Em ofícios encaminhados ao Tribunal de Justiça e à DPE, a Seccional Acre cita como exemplo o termo de audiência de instrução onde houve a revogação da nomeação de um advogado dativo na Comarca de Xapuri, em razão da lotação de um defensor público naquela cidade.
Assinados pelo presidente da OAB/AC, Rodrigo Aiache, o texto encaminhado expressa reconhecimento pela nomeação de novos defensores públicos no Estado, mas ressalta o artigo 2º, §2º, da Lei nº 3.165, de 2 de setembro de 2016, em que “o advogado dativo será nomeado para prestar assistência até o final do processo”.

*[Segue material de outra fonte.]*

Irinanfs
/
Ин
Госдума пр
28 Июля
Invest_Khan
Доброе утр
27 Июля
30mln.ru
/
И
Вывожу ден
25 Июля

Sendo assim, quando um advogado é nomeado como defensor dativo cria a legítima expectativa de que seguirá até o final do processo, conforme o mandamento legal acima citado. A OAB/AC reconhece que a revogação gera prejuízos financeiros, porque os honorários são fixados proporcionalmente ao trabalho realizado.
A OAB/AC solicitou ainda que a DPE e a Corregedoria-Geral do TJ emitam recomendação, ou instrumento congênere, para que não haja revogação das nomeações de advogados dativos nos processos em trâmite.